Ahmed and Rafik, too, note the absence of much of the warmth inherent in Egyptian culture. Creating meaningful relationships while abroad is a constant struggle to them, as is the distance from family.
While abroad a feeling of being foreign persists, with every year spent overseas, a feeling of being foreign in Egypt begins to grow alongside it. Reem in particular faces this struggle, as her work regularly takes her from one country to another.
“Any country I move to, I’m an outsider by default even if I speak the language and integrate into their society perfectly fine,” she says.
“The thing is that you change so much when you live in a foreign place and interact with different people. Now, everytime I go back to Egypt I feel like more and more of an outsider. I worry that one day I will wake up and realize I don’t truly fit in anywhere.”
The Only Option?
In the midst of ruts and frustrations in the lives of young Egyptian professionals, often the choice to leave appears to be the only one – a belief that Reem, Mostafa, Ahmed, Rafik, and Salma all unequivocally refute.

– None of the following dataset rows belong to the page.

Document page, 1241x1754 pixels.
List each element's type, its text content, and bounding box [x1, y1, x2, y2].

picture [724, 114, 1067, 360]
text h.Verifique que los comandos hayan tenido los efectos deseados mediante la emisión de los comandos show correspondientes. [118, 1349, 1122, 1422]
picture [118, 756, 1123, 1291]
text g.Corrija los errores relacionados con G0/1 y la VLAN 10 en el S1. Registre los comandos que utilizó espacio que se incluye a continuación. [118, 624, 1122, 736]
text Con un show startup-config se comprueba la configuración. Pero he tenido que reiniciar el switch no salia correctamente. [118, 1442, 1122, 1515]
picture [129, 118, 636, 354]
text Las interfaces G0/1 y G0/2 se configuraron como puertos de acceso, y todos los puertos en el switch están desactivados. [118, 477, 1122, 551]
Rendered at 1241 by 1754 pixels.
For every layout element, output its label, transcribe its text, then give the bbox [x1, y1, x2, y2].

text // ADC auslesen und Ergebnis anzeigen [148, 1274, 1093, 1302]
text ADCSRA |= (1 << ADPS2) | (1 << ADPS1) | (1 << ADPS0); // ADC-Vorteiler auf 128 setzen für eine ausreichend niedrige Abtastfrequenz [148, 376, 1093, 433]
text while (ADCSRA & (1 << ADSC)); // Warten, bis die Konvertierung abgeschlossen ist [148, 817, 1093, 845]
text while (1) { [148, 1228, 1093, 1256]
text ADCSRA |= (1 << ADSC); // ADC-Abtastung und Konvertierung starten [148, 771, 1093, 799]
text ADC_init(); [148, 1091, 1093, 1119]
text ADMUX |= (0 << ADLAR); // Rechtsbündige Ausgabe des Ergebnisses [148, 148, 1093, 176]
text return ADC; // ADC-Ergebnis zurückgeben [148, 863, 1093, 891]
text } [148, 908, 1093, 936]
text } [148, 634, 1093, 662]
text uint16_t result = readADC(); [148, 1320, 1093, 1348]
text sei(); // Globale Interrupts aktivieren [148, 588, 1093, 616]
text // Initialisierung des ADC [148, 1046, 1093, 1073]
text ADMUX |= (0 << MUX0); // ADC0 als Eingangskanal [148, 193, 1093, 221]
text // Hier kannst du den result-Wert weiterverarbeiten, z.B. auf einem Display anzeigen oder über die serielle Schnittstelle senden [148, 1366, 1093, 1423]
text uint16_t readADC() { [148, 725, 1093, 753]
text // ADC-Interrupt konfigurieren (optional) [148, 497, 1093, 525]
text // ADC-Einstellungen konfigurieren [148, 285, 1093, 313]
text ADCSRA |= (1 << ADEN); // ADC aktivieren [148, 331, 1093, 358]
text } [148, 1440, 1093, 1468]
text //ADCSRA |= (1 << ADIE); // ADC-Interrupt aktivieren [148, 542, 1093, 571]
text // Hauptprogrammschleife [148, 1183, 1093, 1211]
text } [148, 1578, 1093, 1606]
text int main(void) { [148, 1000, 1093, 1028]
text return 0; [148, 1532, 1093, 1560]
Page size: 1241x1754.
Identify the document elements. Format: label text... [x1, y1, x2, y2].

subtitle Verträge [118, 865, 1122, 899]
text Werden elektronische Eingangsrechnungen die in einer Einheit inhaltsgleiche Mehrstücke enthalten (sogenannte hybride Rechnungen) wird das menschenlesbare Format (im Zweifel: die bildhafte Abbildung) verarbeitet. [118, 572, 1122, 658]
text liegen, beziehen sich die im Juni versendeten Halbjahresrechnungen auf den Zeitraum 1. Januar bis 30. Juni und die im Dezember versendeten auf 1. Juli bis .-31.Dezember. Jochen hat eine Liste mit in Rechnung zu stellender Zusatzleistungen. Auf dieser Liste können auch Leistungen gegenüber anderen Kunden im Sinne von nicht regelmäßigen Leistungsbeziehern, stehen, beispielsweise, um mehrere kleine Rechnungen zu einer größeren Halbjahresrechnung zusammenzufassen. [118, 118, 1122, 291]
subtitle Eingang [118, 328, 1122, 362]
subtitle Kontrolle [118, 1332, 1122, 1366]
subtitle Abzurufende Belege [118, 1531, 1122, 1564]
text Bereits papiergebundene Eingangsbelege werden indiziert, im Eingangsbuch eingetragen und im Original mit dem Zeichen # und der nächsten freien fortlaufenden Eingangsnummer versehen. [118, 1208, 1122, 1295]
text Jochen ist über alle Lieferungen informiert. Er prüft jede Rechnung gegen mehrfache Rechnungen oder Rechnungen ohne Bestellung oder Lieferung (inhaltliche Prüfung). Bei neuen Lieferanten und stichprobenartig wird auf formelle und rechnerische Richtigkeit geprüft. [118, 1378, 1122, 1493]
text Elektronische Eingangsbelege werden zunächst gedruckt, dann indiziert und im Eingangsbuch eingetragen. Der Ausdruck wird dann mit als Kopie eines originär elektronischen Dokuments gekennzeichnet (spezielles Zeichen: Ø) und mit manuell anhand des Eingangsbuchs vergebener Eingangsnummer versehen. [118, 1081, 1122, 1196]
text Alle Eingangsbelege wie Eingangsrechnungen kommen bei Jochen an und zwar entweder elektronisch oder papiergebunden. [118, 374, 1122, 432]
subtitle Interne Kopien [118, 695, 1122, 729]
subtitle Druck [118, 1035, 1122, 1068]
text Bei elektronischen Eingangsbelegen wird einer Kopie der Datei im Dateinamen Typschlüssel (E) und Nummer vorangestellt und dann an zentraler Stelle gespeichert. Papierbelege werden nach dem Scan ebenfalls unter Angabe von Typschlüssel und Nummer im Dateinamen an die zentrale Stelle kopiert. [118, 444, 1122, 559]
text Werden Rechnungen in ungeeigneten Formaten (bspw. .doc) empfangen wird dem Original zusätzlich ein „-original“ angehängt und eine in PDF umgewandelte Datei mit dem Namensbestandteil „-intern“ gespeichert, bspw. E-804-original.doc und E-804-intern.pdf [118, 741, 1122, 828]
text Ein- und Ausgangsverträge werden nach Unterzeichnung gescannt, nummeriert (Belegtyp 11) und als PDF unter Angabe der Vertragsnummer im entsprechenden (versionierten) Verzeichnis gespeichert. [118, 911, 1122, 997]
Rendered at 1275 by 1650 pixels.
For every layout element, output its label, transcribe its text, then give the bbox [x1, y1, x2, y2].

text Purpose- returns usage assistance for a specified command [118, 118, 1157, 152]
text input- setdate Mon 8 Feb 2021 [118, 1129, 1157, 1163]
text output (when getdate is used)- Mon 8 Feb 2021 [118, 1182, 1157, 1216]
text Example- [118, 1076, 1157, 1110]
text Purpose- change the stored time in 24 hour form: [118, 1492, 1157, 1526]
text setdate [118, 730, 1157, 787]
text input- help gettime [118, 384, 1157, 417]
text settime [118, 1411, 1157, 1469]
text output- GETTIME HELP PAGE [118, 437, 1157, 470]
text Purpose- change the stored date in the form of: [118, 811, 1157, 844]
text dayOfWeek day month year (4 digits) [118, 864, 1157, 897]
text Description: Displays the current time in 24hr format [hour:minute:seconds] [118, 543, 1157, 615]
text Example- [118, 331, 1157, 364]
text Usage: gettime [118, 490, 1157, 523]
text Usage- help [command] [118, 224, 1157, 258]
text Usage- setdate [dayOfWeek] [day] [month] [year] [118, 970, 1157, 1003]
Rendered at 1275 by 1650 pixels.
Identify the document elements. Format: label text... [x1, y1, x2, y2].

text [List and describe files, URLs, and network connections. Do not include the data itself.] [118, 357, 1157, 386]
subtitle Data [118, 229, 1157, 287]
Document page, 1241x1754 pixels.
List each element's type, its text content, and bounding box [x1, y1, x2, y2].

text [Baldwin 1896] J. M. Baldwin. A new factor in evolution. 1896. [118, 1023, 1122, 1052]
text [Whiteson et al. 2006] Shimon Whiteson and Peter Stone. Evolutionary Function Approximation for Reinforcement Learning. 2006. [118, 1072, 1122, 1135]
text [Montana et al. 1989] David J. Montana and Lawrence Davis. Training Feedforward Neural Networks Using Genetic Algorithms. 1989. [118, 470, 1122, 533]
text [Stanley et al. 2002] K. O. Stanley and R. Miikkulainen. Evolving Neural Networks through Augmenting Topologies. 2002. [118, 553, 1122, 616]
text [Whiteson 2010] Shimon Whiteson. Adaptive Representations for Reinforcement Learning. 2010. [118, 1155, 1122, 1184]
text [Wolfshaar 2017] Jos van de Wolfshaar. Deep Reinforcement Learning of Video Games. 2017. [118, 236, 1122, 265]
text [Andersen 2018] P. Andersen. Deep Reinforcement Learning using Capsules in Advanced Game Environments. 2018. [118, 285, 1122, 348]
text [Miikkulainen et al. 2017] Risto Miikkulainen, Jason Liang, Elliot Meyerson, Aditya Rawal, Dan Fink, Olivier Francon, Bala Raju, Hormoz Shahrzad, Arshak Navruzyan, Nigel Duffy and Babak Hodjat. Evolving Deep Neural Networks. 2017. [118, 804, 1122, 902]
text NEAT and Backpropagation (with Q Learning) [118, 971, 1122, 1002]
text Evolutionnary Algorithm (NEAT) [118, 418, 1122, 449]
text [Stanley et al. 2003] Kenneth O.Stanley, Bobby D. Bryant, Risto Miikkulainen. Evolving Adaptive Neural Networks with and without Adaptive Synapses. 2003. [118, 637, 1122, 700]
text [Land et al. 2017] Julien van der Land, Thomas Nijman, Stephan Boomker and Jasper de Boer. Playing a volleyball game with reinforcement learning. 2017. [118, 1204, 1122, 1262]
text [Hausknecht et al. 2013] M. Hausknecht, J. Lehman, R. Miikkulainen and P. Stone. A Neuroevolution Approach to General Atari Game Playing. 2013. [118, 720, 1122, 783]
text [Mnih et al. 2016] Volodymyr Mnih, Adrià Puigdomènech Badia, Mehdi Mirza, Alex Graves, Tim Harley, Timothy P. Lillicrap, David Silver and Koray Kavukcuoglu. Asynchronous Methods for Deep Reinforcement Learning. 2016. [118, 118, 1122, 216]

Though Salma’s years spent in Toronto are ones she remembers fondly, she still made a choice to end her spell there and find her way back home. Mostafa believes that he will follow suit in a few years.
Understanding what each option had to offer and applying it to his personal circumstances allowed Rafik to make an informed decision when he left Egypt. He urges others considering the move to do the same.
“Be aware of what you’re giving up with the move. Talk to others who have done it before you so that you’re as ready as possible for both, the bad and the good.”
Reem echoes Rafik, telling Egyptian Streets that leaving was never her only option.
“It really all boils down to your own goals and aspirations,” Reem says. “Egypt is not a bad place to live, especially for many of us who live an extremely privileged life.”